Almost all of the best Batman stories are about his relationship with the crimefighting family he’s assembled over decades. Think about it: so many of the great Silver and Bronze Age stories are about love interests. “Tower of Babel” is about how he and the League manage their relationships. The Dark Knight Returns is as much about reassembling a family as it is about Bruce being An Old. Morrison’s whole run was explicitly about the power of friendship in the Batman mythos. This is by no means an exclusive or exhaustive list of the greatest Batman stories ever told, but I do think there’s something to the idea that Batman’s relationships and his waxing and waning ability to trust others is a core component of much of what makes Batman comics great.
This is why Tom King’s run has been so successful to this point, and why I think Batman #80, while nowhere near as *ahem* twisty as recent issues, is set up to be one of the best in the entire story. We started the run with him trying to add Gotham Girl to his team without actually bringing her into the family, trying to force her to accept his help by kidnapping the Psycho Pirate to manipulate her into healing.
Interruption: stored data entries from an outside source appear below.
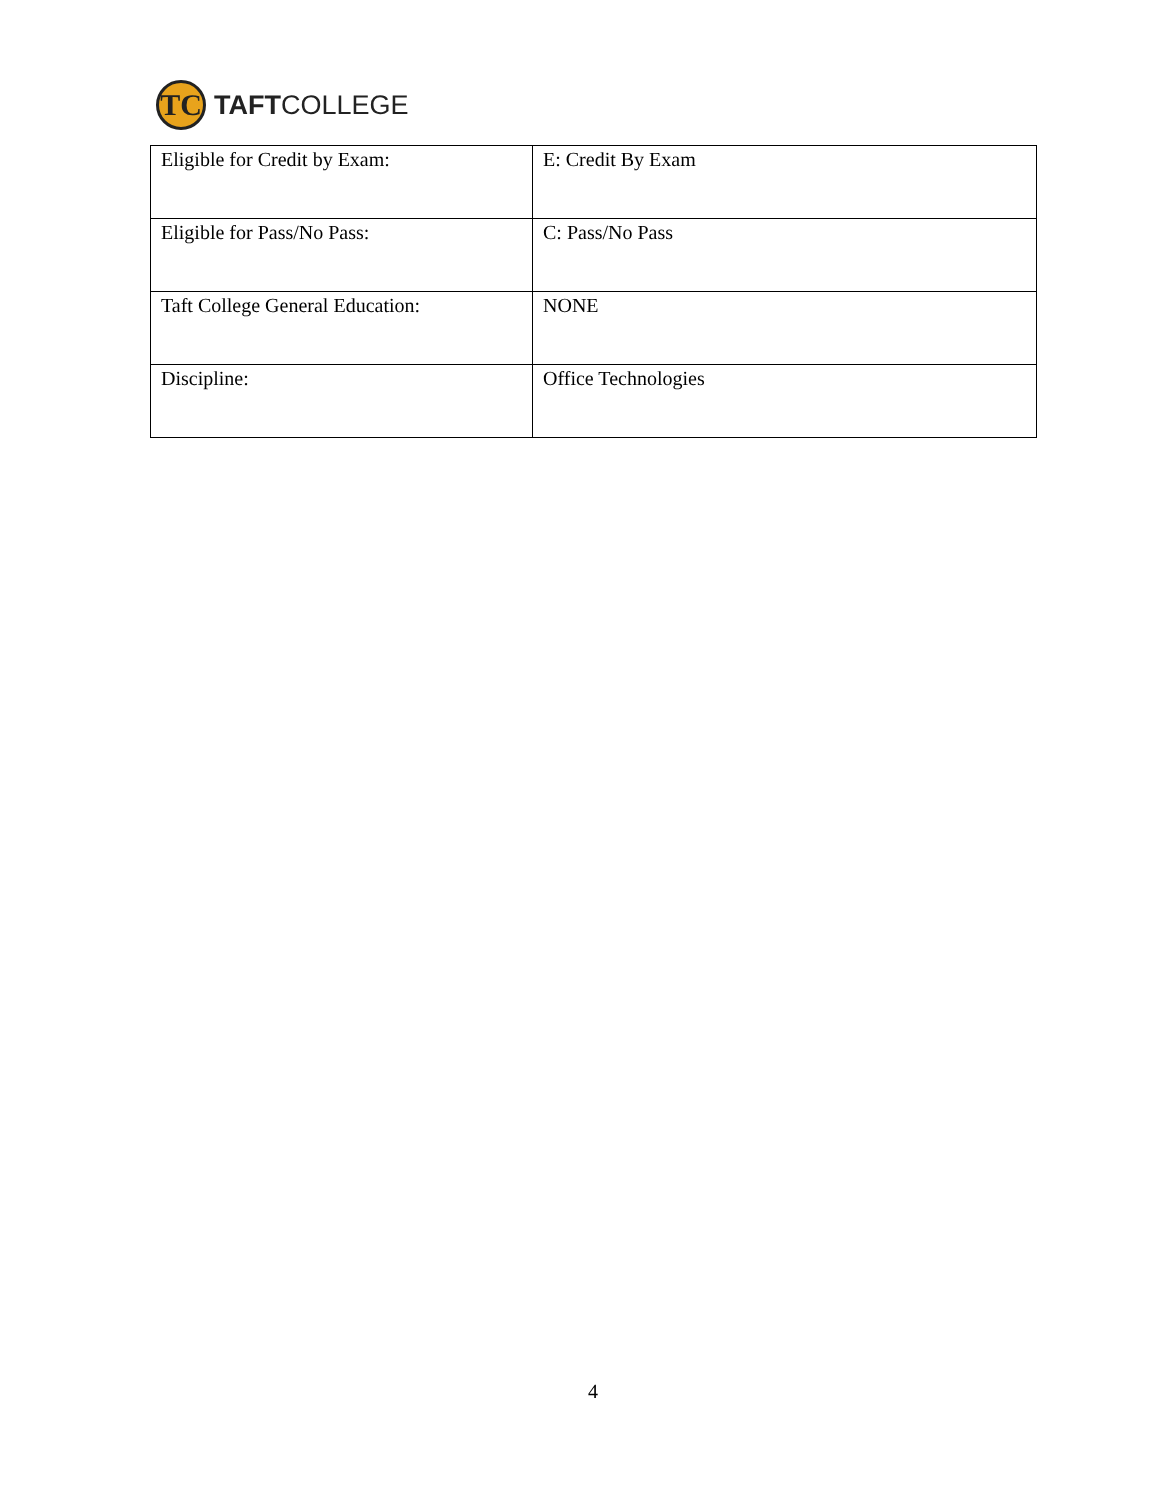TC
TAFTCOLLEGE
| Eligible for Credit by Exam: | E: Credit By Exam |
| Eligible for Pass/No Pass: | C: Pass/No Pass |
| Taft College General Education: | NONE |
| Discipline: | Office Technologies |
4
Then we dealt with him trying to accept Catwoman in his life as an equal, as a partner, before she was pulled away from him right as he was allowing himself to be vulnerable and open, and he swung back away from the idea of trust as a result. And when he closed all of the doors and windows into himself, his whole life fell apart – his son (sort of) was almost killed and dramatically retconned, and his city was stolen from him. Batman doesn’t start recovering from that until he opens up again to Catwoman, who’s helping him recover overseas.
In this issue, which we have an exclusive first look of for you, Batman has to make a choice to trust or not trust someone on something critically important, and it’s a really nice way of setting up the climax that the previous 79 issues have been building to using the central metaphor of the story.
John Romita, Jr. is the perfect artist to draw this story. Not just because, in this Reverse Knightfall of a story, we’re at the part of the tale where Batman has to fight everybody. Romita’s been a remarkably consistent artist for almost my entire life. Go back to his earliest X-Men work, and you see the same faces and body types there that you see in Daredevil: Man Without Fear, his second go on Amazing Spider-Man, and New 52 Superman.
In addition to the faces being similar, there’s a weight to his figures that not many people can accomplish in comics. His Batman looks like he can really move, like he’s definitely faster and more agile than the people he’s fighting, but he is also a pile of bricks. He gets shot in the chest in this preview, and honestly, if you told me it was his pecs that stopped the bullets, I’d believe it.
Here’s what DC has to say about the issue:
written by TOM KINGart and cover by JOHN ROMITA JR. and KLAUS JANSONcard stock variant cover by FRANCESCO MATTINA
The bad guys thought they had it made with Bane in control, but with Batman back in Gotham they’ll be reminded what justice feels like…and how it hurts when it hits you in the face. With Catwoman at his side, the Caped Crusader is looking to take down Bane’s army and reclaim his city. But what happens when old allies like Gotham Girl also stand in his way? The legendary art team of John Romita Jr. and Klaus Janson join Batman for two action-packed issues that will rock Gotham City to its foundation.